▶ Records for processing
********

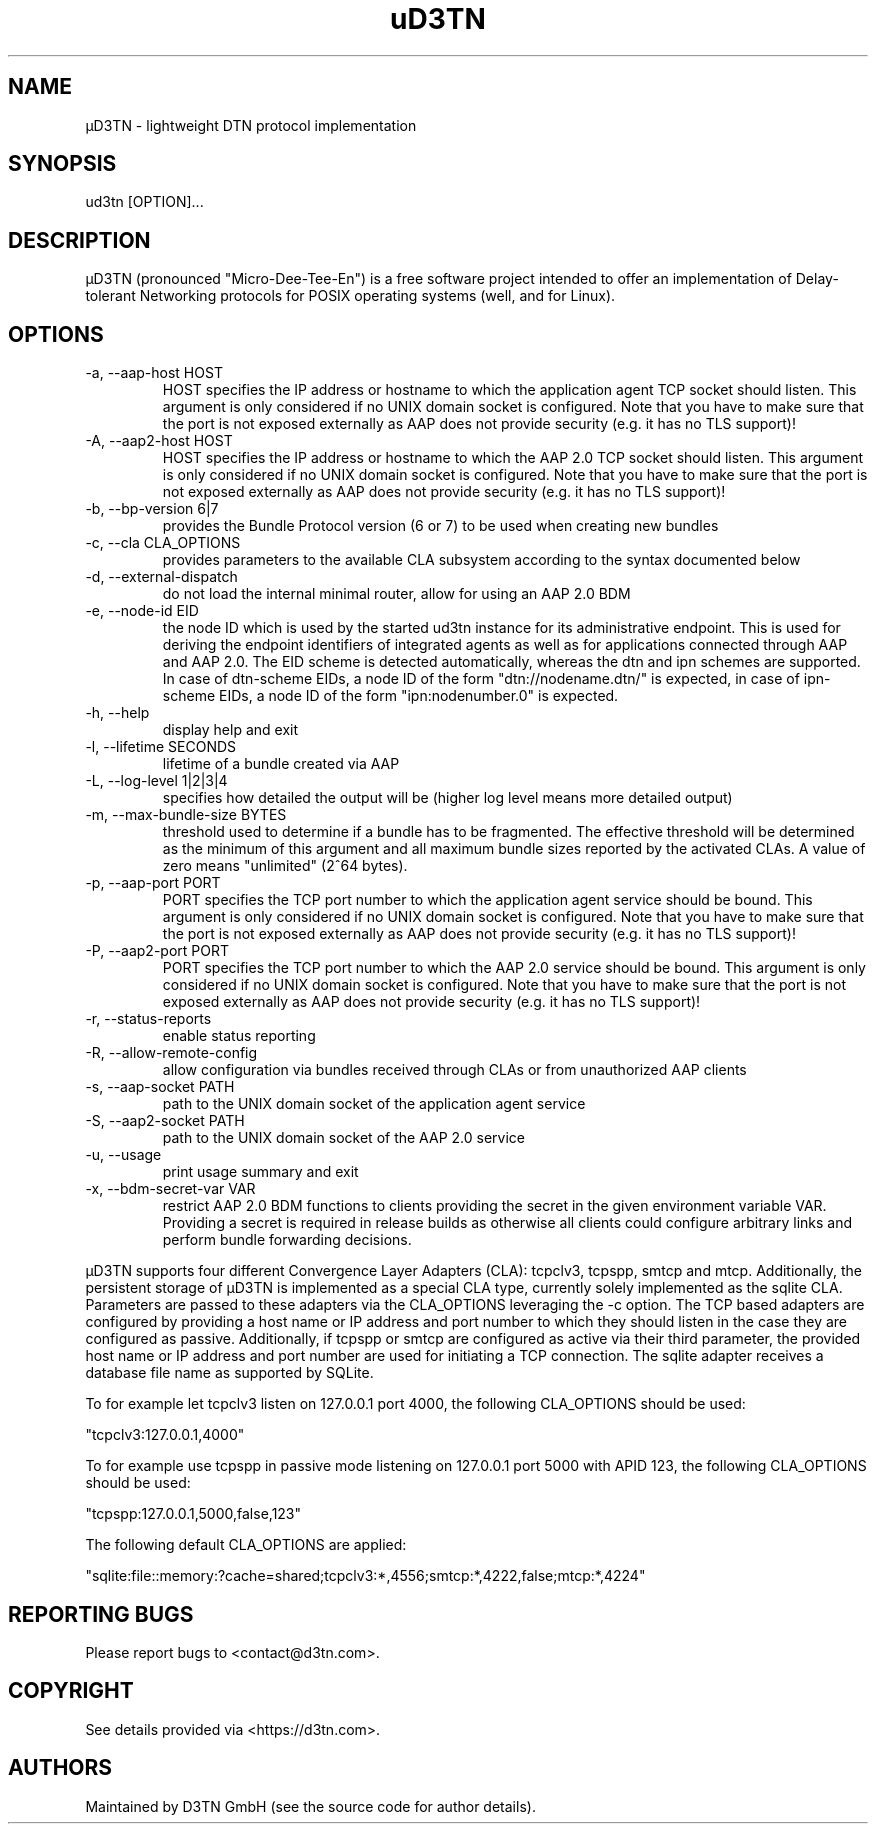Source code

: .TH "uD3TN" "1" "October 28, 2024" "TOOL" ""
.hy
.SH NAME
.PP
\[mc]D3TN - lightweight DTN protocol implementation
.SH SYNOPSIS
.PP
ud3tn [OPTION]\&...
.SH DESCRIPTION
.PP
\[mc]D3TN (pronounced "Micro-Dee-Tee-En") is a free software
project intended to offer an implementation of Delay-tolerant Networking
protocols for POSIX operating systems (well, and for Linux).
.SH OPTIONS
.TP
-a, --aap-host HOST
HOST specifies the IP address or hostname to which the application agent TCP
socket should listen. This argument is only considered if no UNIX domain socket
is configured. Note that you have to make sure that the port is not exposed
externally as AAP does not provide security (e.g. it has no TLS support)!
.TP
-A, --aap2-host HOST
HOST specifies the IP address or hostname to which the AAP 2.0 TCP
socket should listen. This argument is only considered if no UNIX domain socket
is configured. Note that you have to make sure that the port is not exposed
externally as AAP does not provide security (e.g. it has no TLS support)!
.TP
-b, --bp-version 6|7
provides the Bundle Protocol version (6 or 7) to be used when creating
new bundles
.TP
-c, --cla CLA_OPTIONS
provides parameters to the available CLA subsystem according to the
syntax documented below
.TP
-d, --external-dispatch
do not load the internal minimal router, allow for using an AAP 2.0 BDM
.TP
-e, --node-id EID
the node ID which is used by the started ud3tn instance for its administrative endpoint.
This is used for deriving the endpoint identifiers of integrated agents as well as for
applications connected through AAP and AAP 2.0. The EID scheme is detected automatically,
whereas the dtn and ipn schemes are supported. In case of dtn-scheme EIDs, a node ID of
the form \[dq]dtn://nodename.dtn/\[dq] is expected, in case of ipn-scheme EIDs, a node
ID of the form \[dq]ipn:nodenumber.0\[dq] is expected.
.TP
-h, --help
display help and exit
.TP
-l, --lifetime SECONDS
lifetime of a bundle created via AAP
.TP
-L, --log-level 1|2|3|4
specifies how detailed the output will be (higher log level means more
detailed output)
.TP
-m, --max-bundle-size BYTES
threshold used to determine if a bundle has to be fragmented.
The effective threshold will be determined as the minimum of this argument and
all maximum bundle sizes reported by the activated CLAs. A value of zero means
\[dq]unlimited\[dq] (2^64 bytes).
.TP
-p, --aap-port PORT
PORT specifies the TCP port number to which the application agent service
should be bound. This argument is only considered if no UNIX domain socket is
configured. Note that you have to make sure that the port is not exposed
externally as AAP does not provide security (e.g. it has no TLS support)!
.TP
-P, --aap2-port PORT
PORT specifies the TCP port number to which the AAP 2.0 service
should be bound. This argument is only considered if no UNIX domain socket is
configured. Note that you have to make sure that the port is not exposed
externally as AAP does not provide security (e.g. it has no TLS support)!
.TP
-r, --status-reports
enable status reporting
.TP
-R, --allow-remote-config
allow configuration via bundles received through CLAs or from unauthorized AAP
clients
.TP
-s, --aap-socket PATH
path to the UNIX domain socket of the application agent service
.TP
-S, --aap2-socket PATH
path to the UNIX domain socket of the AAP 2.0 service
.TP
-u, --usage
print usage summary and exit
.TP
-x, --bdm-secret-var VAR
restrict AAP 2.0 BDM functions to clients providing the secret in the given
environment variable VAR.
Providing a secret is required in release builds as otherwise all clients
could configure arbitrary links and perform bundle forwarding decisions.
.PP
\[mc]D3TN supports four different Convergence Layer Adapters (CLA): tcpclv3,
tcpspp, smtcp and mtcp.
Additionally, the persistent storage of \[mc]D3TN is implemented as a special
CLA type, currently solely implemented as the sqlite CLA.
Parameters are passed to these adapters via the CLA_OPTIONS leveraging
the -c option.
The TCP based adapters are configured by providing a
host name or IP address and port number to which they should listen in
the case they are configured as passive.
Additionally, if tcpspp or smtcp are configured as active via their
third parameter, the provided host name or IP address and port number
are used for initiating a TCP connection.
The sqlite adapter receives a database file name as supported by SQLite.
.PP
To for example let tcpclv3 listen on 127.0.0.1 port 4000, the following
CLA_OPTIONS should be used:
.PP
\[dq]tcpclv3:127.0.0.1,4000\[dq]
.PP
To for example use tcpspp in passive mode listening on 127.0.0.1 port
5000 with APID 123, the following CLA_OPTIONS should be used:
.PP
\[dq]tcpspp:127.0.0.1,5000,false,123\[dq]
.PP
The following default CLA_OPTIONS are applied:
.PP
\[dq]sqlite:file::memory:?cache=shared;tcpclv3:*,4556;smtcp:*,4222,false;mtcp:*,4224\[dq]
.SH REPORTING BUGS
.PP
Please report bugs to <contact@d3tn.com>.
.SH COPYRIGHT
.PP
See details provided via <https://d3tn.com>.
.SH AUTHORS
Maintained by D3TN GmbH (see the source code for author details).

********

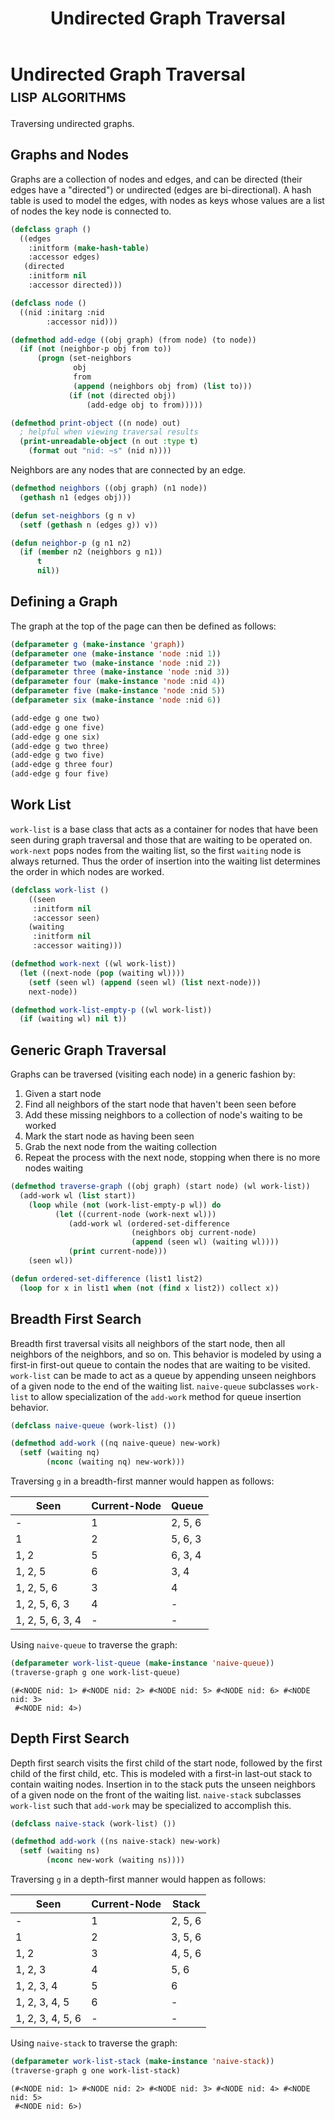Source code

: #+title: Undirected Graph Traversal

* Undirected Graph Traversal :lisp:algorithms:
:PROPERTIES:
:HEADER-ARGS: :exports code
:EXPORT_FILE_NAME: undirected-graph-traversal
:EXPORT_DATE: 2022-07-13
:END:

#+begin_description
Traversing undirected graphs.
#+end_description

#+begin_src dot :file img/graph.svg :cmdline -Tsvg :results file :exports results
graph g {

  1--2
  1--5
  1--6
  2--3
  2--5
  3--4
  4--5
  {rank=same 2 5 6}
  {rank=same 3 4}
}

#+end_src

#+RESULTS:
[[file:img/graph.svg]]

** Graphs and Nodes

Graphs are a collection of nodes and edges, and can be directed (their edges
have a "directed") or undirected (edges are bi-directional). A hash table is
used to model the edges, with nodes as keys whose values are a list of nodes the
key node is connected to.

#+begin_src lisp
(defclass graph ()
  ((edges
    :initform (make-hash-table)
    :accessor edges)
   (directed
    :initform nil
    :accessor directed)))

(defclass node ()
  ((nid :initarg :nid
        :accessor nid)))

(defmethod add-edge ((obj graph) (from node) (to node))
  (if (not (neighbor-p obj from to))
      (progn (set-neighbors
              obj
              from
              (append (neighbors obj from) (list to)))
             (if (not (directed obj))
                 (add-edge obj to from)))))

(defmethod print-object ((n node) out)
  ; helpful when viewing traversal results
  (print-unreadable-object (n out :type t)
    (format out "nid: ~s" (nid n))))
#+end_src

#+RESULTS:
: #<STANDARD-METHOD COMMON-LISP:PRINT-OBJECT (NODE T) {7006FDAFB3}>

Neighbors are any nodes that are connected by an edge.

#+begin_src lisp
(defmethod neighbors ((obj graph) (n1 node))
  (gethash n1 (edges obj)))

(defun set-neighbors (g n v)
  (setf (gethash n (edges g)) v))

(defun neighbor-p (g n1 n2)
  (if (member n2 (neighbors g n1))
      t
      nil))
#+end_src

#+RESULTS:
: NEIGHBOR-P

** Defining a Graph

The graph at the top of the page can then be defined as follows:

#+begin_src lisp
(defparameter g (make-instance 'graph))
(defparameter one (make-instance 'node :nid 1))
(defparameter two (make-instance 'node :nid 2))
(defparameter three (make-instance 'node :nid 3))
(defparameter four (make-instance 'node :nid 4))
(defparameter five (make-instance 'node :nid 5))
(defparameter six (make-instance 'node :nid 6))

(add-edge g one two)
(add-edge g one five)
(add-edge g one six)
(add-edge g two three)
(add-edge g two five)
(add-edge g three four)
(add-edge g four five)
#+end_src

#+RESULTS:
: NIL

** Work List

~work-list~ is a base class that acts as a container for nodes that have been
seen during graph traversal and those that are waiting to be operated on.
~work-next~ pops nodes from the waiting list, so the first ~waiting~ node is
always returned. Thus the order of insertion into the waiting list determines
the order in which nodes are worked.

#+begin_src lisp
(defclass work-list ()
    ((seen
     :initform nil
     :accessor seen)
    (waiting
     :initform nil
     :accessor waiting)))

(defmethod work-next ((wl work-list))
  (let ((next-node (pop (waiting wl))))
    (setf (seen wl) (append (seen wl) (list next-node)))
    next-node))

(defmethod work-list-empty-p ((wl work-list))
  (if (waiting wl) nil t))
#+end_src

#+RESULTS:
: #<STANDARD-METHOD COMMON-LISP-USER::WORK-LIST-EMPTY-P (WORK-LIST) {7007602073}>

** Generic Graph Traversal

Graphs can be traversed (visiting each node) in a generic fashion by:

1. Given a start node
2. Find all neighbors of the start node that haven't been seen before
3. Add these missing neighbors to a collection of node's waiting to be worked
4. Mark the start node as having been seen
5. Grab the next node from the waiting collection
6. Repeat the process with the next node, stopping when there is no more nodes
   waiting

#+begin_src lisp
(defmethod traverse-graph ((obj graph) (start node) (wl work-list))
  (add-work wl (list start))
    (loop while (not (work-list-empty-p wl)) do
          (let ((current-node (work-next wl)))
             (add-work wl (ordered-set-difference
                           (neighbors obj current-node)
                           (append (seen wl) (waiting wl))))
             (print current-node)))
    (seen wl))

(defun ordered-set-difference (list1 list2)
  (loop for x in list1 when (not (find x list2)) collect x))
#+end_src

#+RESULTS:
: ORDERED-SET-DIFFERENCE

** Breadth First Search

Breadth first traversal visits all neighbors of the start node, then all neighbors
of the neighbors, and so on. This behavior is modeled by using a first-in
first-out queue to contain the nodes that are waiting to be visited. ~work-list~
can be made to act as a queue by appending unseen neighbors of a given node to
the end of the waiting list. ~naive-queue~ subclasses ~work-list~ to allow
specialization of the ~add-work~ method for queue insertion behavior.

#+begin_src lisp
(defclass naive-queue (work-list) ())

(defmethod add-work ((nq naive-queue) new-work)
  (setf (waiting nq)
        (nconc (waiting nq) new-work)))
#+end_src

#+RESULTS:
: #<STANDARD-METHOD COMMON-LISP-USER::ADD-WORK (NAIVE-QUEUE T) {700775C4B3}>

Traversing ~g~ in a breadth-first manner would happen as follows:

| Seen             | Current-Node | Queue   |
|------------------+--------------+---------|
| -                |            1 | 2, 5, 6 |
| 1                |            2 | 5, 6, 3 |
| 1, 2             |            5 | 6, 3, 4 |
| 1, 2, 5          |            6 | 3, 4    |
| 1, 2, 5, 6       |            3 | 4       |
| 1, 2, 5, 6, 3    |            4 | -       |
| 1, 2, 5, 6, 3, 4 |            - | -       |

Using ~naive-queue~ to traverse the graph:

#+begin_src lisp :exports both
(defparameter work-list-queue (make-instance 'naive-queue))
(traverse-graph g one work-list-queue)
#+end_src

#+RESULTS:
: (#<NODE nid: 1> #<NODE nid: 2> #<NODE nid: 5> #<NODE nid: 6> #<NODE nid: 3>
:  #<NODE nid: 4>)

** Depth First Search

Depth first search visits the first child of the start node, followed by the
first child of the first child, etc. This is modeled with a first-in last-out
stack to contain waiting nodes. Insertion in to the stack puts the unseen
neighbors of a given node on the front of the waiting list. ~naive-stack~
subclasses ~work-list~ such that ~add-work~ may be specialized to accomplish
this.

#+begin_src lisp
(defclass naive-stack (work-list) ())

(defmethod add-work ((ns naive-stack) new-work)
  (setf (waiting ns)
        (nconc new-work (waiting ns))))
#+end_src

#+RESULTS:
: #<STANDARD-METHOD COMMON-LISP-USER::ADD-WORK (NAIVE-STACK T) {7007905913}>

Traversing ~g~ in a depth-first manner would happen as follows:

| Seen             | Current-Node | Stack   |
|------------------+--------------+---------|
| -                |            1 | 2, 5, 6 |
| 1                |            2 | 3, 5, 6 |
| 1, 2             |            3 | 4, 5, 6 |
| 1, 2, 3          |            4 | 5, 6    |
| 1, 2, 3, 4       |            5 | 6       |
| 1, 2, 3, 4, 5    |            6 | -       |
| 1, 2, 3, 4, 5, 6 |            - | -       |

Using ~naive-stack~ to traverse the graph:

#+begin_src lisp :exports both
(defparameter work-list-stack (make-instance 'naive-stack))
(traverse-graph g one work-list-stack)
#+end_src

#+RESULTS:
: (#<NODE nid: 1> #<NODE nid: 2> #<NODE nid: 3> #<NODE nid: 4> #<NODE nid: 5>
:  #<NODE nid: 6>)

********

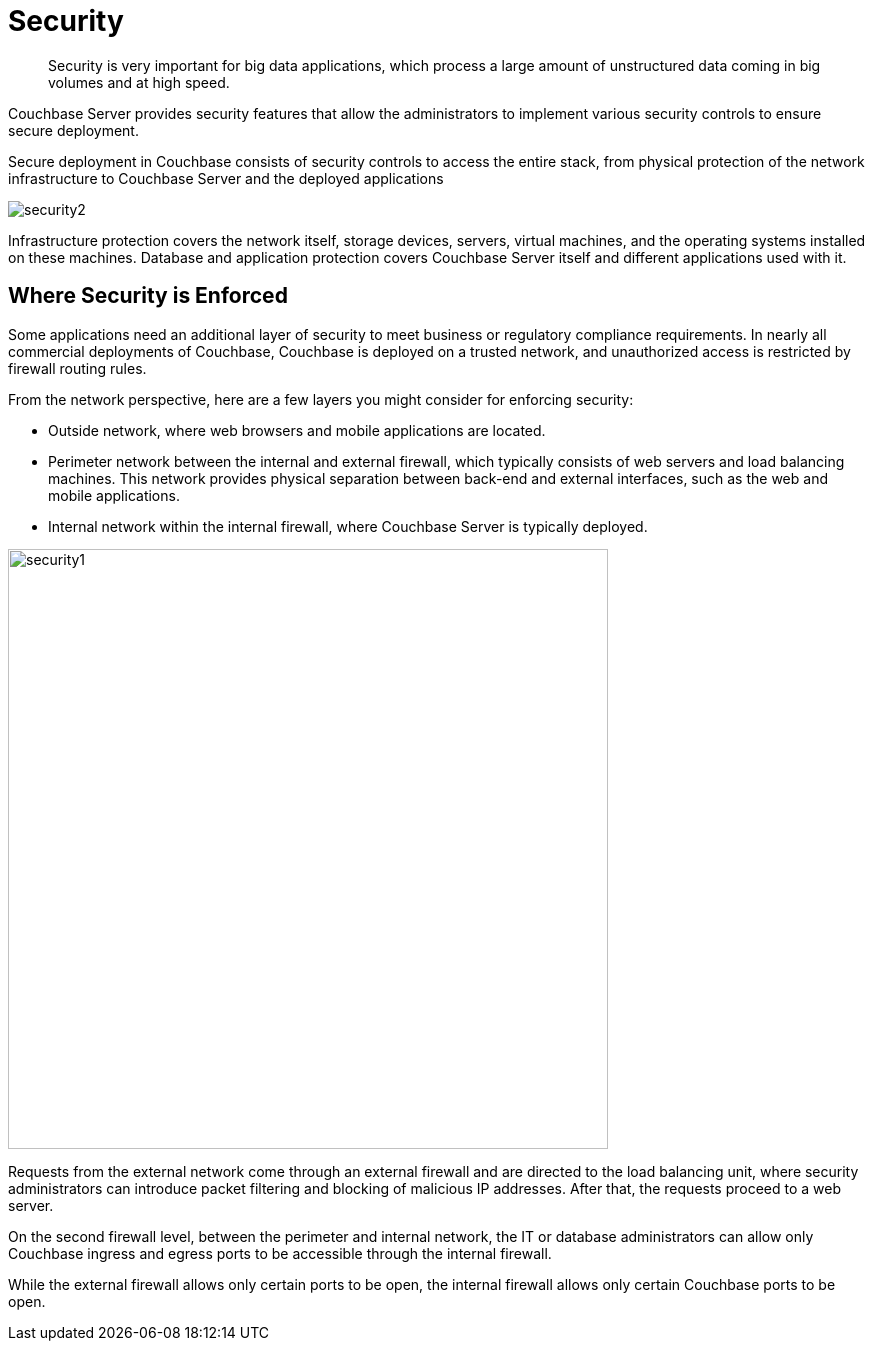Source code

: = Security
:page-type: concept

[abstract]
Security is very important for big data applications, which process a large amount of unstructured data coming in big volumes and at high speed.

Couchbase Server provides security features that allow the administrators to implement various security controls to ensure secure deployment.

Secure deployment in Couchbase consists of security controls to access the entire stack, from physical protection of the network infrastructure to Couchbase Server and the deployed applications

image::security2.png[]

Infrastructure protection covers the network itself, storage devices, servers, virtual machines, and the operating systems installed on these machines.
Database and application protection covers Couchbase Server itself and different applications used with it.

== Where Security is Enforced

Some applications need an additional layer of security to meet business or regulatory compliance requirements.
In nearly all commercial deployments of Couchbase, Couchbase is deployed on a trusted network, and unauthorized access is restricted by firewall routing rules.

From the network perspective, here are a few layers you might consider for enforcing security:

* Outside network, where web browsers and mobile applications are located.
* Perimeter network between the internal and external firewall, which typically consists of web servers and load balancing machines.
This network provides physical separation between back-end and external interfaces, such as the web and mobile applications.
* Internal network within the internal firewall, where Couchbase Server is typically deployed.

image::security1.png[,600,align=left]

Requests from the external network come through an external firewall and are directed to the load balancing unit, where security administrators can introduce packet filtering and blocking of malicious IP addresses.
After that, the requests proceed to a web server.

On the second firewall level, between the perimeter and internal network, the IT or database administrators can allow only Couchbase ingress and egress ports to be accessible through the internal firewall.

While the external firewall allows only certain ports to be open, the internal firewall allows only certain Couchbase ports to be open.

********

▶ To-do item
Using the entries shown above, reproduce verbatim the lines from the line bearing "This network provides" to the line bearing "While the external", inclusive.

▶ Exercise solution
This network provides physical separation between back-end and external interfaces, such as the web and mobile applications.
* Internal network within the internal firewall, where Couchbase Server is typically deployed.

image::security1.png[,600,align=left]

Requests from the external network come through an external firewall and are directed to the load balancing unit, where security administrators can introduce packet filtering and blocking of malicious IP addresses.
After that, the requests proceed to a web server.

On the second firewall level, between the perimeter and internal network, the IT or database administrators can allow only Couchbase ingress and egress ports to be accessible through the internal firewall.

While the external firewall allows only certain ports to be open, the internal firewall allows only certain Couchbase ports to be open.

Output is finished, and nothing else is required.